Will I or my child receive payment for participating?
Compensation is available to participants in the trial. Study staff can provide you with details.

What does it mean that START is a controlled study?
A controlled study means that some patients will receive the study drug (Thymoglobulin), while others will receive an inactive form (or “placebo”). Patients that receive the drug are in the “treatment” group; patients that receive the placebo are in the “control” group. By comparing the results in the treatment group with results in the placebo group allows doctors to better determine how effective the study drug is. In START, 2/3 of participants (the treatment group) will receive Thymoglobulin, while the other 1/3 (the control group) will receive a placebo.

What does it mean that START is a “blinded” study?
A “blinded” study means that the participant (as well as their parent/guardian) does not know whether they are receiving the active or placebo formulation.

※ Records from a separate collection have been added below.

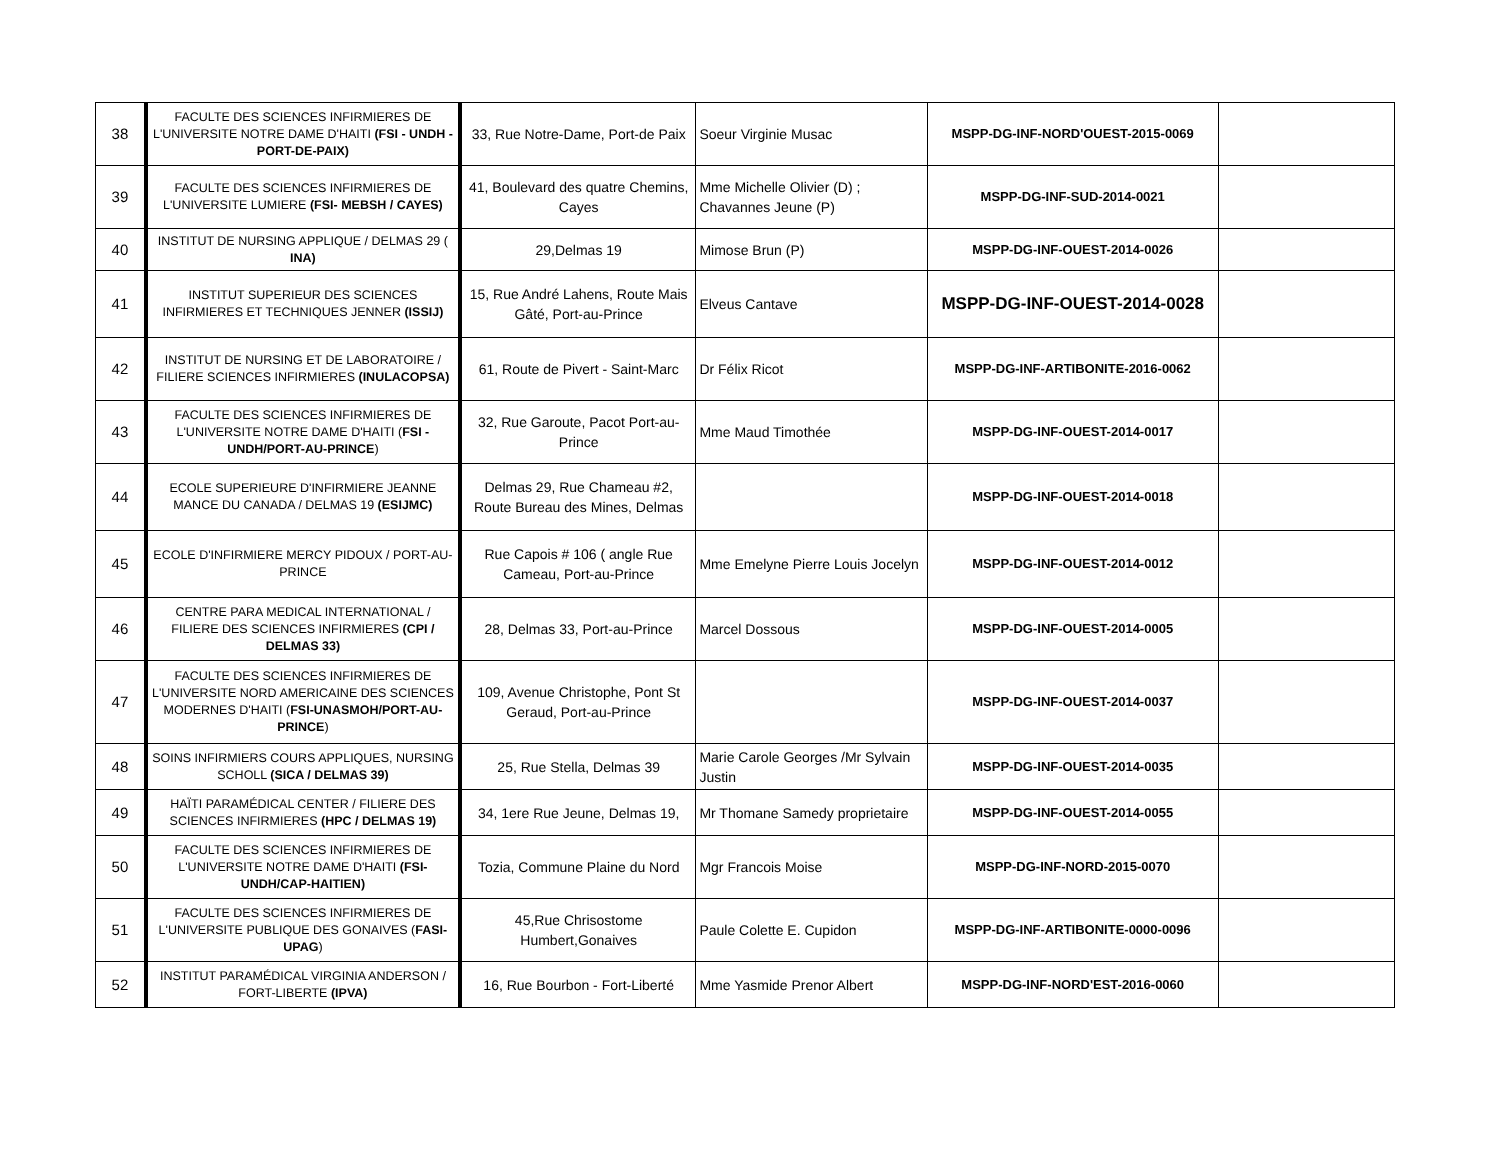| 38 | FACULTE DES SCIENCES INFIRMIERES DE L'UNIVERSITE NOTRE DAME D'HAITI (FSI - UNDH - PORT-DE-PAIX) | 33, Rue Notre-Dame, Port-de Paix | Soeur Virginie Musac | MSPP-DG-INF-NORD'OUEST-2015-0069 | |
| 39 | FACULTE DES SCIENCES INFIRMIERES DE L'UNIVERSITE LUMIERE (FSI- MEBSH / CAYES) | 41, Boulevard des quatre Chemins, Cayes | Mme Michelle Olivier (D) ; Chavannes Jeune (P) | MSPP-DG-INF-SUD-2014-0021 | |
| 40 | INSTITUT DE NURSING APPLIQUE / DELMAS 29 ( INA) | 29,Delmas 19 | Mimose Brun (P) | MSPP-DG-INF-OUEST-2014-0026 | |
| 41 | INSTITUT SUPERIEUR DES SCIENCES INFIRMIERES ET TECHNIQUES JENNER (ISSIJ) | 15, Rue André Lahens, Route Mais Gâté, Port-au-Prince | Elveus Cantave | MSPP-DG-INF-OUEST-2014-0028 | |
| 42 | INSTITUT DE NURSING ET DE LABORATOIRE / FILIERE SCIENCES INFIRMIERES (INULACOPSA) | 61, Route de Pivert - Saint-Marc | Dr Félix Ricot | MSPP-DG-INF-ARTIBONITE-2016-0062 | |
| 43 | FACULTE DES SCIENCES INFIRMIERES DE L'UNIVERSITE NOTRE DAME D'HAITI ( FSI - UNDH/PORT-AU-PRINCE ) | 32, Rue Garoute, Pacot Port-au-Prince | Mme Maud Timothée | MSPP-DG-INF-OUEST-2014-0017 | |
| 44 | ECOLE SUPERIEURE D'INFIRMIERE JEANNE MANCE DU CANADA / DELMAS 19 (ESIJMC) | Delmas 29, Rue Chameau #2, Route Bureau des Mines, Delmas | | MSPP-DG-INF-OUEST-2014-0018 | |
| 45 | ECOLE D'INFIRMIERE MERCY PIDOUX / PORT-AU-PRINCE | Rue Capois # 106 ( angle Rue Cameau, Port-au-Prince | Mme Emelyne Pierre Louis Jocelyn | MSPP-DG-INF-OUEST-2014-0012 | |
| 46 | CENTRE PARA MEDICAL INTERNATIONAL / FILIERE DES SCIENCES INFIRMIERES (CPI / DELMAS 33) | 28, Delmas 33, Port-au-Prince | Marcel Dossous | MSPP-DG-INF-OUEST-2014-0005 | |
| 47 | FACULTE DES SCIENCES INFIRMIERES DE L'UNIVERSITE NORD AMERICAINE DES SCIENCES MODERNES D'HAITI ( FSI-UNASMOH/PORT-AU-PRINCE ) | 109, Avenue Christophe, Pont St Geraud, Port-au-Prince | | MSPP-DG-INF-OUEST-2014-0037 | |
| 48 | SOINS INFIRMIERS COURS APPLIQUES, NURSING SCHOLL (SICA / DELMAS 39) | 25, Rue Stella, Delmas 39 | Marie Carole Georges /Mr Sylvain Justin | MSPP-DG-INF-OUEST-2014-0035 | |
| 49 | HAÏTI PARAMÉDICAL CENTER / FILIERE DES SCIENCES INFIRMIERES (HPC / DELMAS 19) | 34, 1ere Rue Jeune, Delmas 19, | Mr Thomane Samedy proprietaire | MSPP-DG-INF-OUEST-2014-0055 | |
| 50 | FACULTE DES SCIENCES INFIRMIERES DE L'UNIVERSITE NOTRE DAME D'HAITI (FSI-UNDH/CAP-HAITIEN) | Tozia, Commune Plaine du Nord | Mgr Francois Moise | MSPP-DG-INF-NORD-2015-0070 | |
| 51 | FACULTE DES SCIENCES INFIRMIERES DE L'UNIVERSITE PUBLIQUE DES GONAIVES ( FASI-UPAG ) | 45,Rue Chrisostome Humbert,Gonaives | Paule Colette E. Cupidon | MSPP-DG-INF-ARTIBONITE-0000-0096 | |
| 52 | INSTITUT PARAMÉDICAL VIRGINIA ANDERSON / FORT-LIBERTE (IPVA) | 16, Rue Bourbon - Fort-Liberté | Mme Yasmide Prenor Albert | MSPP-DG-INF-NORD'EST-2016-0060 | |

In this study, the diabetes management team will also not know which group participants are in.

Can I choose to receive the study drug?
Whether a participant receives the placebo or active formulation is random – that is, it is left completely to chance (like flipping a coin). Neither participants nor study staff are able to choose which group a participant will be assigned to. If you enroll, there is a 2 in 3 chance that you will receive the study drug and a 1 in 3 chance that you will receive the placebo.

Will my/my child’s privacy be protected?
START investigators take the privacy of study participants very seriously. The confidentiality of all patient records is maintained according to regulations set by the Food and Drug Administration and the Department of Health and Human Services. The results of all tests, assessments and evaluations performed during the course of the study will remain confidential and will not be released to third parties without prior written consent of the participant and/or their parent/guardian. Prior to release of the study results, all personal identifying information will be stripped so that results may not be associated with any one individual.

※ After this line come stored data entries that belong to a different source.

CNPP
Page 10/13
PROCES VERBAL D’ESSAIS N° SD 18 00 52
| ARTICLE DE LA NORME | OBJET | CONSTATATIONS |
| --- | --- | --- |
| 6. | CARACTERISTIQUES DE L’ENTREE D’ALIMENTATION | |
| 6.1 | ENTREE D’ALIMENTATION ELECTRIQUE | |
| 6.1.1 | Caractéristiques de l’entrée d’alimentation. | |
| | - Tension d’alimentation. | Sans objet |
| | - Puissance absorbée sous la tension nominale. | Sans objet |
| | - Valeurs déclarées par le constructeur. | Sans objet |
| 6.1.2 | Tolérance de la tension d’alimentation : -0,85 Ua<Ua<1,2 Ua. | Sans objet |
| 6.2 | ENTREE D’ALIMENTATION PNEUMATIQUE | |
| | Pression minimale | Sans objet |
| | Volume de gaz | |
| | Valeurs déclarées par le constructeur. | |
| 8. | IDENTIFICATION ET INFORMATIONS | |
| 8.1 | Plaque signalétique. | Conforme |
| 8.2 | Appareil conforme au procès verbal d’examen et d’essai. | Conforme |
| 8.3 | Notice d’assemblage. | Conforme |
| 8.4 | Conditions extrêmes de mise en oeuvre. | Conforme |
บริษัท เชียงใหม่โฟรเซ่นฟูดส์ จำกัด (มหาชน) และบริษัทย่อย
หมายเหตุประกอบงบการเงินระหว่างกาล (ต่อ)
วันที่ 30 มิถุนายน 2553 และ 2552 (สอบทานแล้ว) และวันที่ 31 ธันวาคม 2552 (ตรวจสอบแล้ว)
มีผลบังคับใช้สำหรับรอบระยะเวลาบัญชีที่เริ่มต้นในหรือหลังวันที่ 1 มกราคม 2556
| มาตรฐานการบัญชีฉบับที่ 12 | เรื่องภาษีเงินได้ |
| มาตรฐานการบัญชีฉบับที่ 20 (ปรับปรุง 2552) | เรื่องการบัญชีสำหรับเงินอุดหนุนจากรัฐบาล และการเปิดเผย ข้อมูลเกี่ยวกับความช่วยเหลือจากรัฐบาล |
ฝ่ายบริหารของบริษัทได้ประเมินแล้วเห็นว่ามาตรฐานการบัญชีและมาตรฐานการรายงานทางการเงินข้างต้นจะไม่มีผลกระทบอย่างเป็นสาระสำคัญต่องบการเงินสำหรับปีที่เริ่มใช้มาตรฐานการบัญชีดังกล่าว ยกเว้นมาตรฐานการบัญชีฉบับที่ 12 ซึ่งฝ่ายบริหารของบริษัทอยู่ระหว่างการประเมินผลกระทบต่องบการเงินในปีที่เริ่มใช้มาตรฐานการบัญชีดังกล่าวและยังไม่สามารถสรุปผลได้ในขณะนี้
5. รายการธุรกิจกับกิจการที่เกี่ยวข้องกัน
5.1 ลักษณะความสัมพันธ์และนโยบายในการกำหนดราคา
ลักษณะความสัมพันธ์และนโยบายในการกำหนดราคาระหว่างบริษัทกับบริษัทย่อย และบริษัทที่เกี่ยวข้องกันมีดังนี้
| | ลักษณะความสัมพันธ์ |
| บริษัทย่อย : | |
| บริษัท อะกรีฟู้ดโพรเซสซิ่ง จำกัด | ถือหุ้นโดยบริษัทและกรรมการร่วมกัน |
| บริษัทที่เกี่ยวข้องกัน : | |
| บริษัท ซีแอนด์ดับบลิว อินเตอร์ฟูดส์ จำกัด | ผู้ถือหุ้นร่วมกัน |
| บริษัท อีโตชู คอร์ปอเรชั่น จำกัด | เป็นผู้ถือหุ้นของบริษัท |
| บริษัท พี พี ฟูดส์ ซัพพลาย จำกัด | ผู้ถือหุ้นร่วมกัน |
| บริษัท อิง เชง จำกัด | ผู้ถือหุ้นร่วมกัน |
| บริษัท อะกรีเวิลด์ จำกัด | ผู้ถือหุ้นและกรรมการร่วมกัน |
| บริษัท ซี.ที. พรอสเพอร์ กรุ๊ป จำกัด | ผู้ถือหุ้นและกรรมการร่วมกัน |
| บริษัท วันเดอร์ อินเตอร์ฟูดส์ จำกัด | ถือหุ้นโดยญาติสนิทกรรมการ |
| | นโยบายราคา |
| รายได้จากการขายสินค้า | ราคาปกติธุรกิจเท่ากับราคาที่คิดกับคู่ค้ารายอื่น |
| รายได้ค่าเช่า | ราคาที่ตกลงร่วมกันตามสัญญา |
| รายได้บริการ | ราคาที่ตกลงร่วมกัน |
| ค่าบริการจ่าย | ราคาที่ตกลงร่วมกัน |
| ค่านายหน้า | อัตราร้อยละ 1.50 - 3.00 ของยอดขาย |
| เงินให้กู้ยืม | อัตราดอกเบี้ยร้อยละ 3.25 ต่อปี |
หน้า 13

Will my primary care physician and current diabetes provider be involved?
Your current health care providers have much to offer in helping you manage type 1 diabetes. The START study team will work closely with your current health care providers to develop, manage and track your progress in the intensive diabetes management program.

What are the potential risks/benefits of participating?
The health and safety of participants in the START trial is the highest priority of the study investigators and sponsors. The START trial has been designed to minimize potential risks to study volunteers. However, as with any medication, there is the risk of developing side effects from the medications provided as part of the START trial. Depending on the person, these side effects can vary in both type and severity. Taking part in the START trial may or may not make your health better. While doctors hope that Thymoglobulin will be effective in treating diabetes, there is no proof of this yet. If you are in the treatment group, and Thymoglobulin proves to work, your diabetes may improve, but this cannot be guaranteed.

Every participant in the study will receive intensive diabetes management - research has shown that following an intensive diabetes management program and keeping your blood sugar levels close to normal can help to preserve beta cell function and decrease the risk of long-term complications from diabetes. Your participation in this study may improve our understanding of Thymoglobulin, and the information learned in this study may help future patients with type 1 diabetes.

If I agree to participate, can I change my mind?
Participation is completely voluntary. If you decide to participate and at any time during the study you change your mind, you are free to stop participating. Your decision to stop being in the study will not have any effect on your ability to continue to get the health care you need.